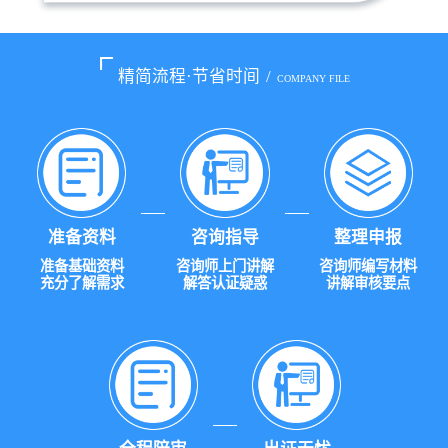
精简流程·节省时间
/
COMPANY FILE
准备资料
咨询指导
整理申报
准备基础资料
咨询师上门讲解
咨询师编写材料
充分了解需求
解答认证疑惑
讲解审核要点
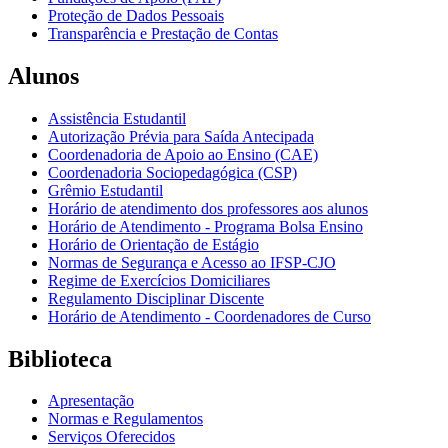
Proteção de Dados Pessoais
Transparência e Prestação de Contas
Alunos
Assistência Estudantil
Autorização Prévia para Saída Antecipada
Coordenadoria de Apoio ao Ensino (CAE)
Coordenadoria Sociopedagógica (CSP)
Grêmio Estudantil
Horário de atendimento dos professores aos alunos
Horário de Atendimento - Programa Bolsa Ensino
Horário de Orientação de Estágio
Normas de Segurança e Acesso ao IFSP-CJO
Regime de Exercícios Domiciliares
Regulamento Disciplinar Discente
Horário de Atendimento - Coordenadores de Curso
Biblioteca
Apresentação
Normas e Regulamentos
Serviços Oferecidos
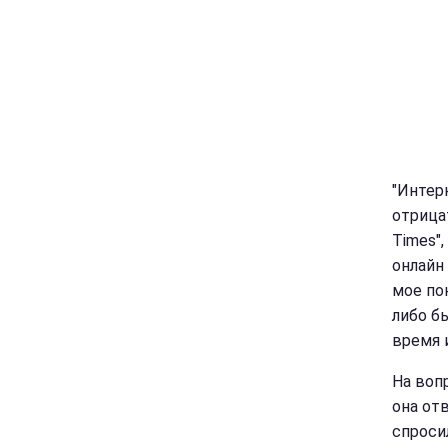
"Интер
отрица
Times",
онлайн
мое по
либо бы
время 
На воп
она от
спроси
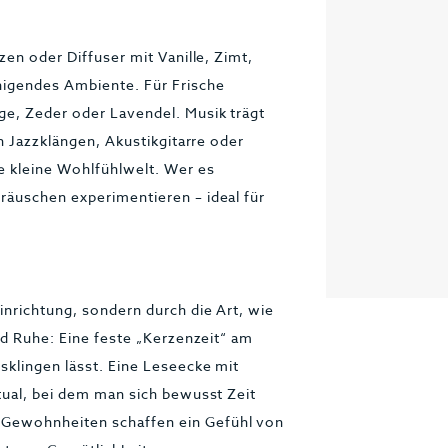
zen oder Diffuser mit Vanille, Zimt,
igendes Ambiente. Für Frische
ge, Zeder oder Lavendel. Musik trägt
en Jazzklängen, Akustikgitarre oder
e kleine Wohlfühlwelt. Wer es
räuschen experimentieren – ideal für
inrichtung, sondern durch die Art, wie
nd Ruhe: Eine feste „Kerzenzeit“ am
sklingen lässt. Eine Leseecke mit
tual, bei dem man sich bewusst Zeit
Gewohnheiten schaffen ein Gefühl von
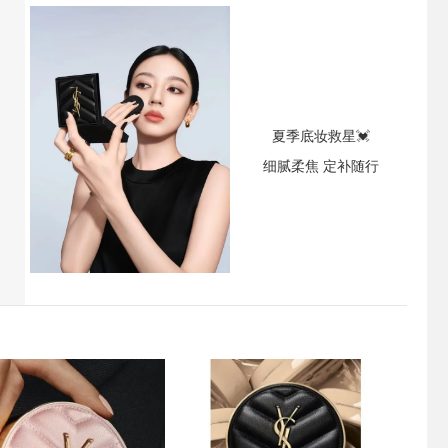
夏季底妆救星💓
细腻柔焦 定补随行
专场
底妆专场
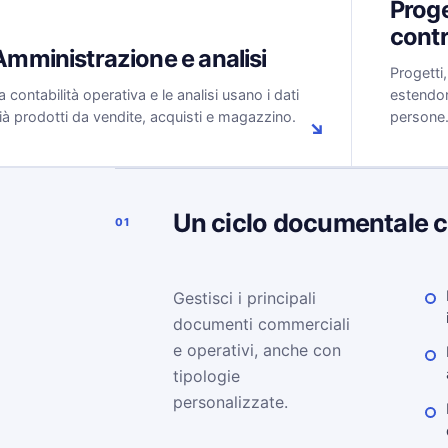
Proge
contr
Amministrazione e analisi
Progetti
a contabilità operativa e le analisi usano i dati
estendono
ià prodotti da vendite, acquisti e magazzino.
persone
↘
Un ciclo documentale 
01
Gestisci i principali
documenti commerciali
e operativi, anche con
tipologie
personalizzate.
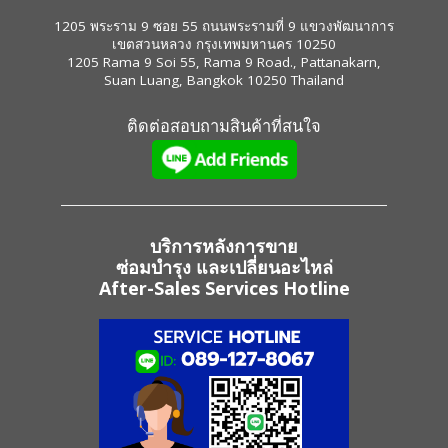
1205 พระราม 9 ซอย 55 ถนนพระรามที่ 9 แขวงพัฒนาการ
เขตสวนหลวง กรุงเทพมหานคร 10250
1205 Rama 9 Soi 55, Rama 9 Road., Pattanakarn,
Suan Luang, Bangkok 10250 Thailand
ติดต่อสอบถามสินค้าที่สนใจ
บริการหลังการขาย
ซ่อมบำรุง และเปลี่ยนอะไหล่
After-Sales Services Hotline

- AIM OF THE EXERCISE
Please return the entries above exactly as they appear, but without the pictures.

- RESULT BELOW
精简流程·节省时间
/
COMPANY FILE
准备资料
咨询指导
整理申报
准备基础资料
咨询师上门讲解
咨询师编写材料
充分了解需求
解答认证疑惑
讲解审核要点
Proteção de Dados Pessoais
Transparência e Prestação de Contas
Alunos
Assistência Estudantil
Autorização Prévia para Saída Antecipada
Coordenadoria de Apoio ao Ensino (CAE)
Coordenadoria Sociopedagógica (CSP)
Grêmio Estudantil
Horário de atendimento dos professores aos alunos
Horário de Atendimento - Programa Bolsa Ensino
Horário de Orientação de Estágio
Normas de Segurança e Acesso ao IFSP-CJO
Regime de Exercícios Domiciliares
Regulamento Disciplinar Discente
Horário de Atendimento - Coordenadores de Curso
Biblioteca
Apresentação
Normas e Regulamentos
Serviços Oferecidos
"Интер
отрица
Times",
онлайн
мое по
либо бы
время 
На воп
она от
спроси
zen oder Diffuser mit Vanille, Zimt,
igendes Ambiente. Für Frische
ge, Zeder oder Lavendel. Musik trägt
en Jazzklängen, Akustikgitarre oder
e kleine Wohlfühlwelt. Wer es
räuschen experimentieren – ideal für
inrichtung, sondern durch die Art, wie
nd Ruhe: Eine feste „Kerzenzeit“ am
sklingen lässt. Eine Leseecke mit
tual, bei dem man sich bewusst Zeit
Gewohnheiten schaffen ein Gefühl von
夏季底妆救星💓
细腻柔焦 定补随行
专场
底妆专场
Proge
contr
Amministrazione e analisi
Progetti
a contabilità operativa e le analisi usano i dati
estendono
ià prodotti da vendite, acquisti e magazzino.
persone
↘
Un ciclo documentale 
01
Gestisci i principali
documenti commerciali
e operativi, anche con
tipologie
personalizzate.
1205 พระราม 9 ซอย 55 ถนนพระรามที่ 9 แขวงพัฒนาการ
เขตสวนหลวง กรุงเทพมหานคร 10250
1205 Rama 9 Soi 55, Rama 9 Road., Pattanakarn,
Suan Luang, Bangkok 10250 Thailand
ติดต่อสอบถามสินค้าที่สนใจ
บริการหลังการขาย
ซ่อมบำรุง และเปลี่ยนอะไหล่
After-Sales Services Hotline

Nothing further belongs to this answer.